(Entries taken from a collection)
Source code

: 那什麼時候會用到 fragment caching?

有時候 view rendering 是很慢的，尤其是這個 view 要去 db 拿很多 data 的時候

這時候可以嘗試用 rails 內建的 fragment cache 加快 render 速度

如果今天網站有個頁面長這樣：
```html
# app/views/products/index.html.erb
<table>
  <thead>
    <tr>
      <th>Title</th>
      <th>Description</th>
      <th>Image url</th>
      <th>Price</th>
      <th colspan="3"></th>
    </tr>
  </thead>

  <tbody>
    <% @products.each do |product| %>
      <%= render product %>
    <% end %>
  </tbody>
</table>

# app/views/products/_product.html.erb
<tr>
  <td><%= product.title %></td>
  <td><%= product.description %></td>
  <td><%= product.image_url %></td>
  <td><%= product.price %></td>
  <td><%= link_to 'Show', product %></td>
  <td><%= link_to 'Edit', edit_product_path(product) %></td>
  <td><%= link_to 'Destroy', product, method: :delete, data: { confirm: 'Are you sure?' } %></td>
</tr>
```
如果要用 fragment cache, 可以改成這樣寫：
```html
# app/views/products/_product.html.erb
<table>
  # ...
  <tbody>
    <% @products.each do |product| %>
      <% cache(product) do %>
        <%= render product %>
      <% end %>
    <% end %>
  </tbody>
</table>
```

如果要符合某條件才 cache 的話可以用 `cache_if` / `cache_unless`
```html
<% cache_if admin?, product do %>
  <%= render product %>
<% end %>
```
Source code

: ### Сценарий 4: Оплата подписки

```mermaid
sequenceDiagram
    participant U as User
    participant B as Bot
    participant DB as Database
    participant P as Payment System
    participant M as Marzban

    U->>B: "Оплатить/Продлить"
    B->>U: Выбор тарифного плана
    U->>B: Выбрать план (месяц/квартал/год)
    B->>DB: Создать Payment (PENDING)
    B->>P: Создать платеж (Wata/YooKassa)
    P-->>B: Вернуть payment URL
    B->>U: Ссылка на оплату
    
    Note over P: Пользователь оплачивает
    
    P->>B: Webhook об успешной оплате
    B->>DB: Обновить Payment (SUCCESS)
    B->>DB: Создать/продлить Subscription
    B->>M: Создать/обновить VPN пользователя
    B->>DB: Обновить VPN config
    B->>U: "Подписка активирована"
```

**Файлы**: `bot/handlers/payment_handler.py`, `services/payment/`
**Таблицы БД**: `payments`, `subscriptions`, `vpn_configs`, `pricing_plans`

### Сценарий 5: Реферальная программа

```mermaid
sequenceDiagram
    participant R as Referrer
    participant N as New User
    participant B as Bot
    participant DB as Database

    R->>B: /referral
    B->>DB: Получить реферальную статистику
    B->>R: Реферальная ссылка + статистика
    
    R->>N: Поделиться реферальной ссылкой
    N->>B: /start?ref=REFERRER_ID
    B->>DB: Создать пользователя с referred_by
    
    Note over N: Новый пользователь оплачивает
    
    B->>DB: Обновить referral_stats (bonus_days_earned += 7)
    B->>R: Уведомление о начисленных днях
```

> **ASSIGNED TASK**
Looking at the data above, work out how many lines contain "Реферальная" and answer with the figure only.

> **RESULT FOR THIS EXERCISE**
2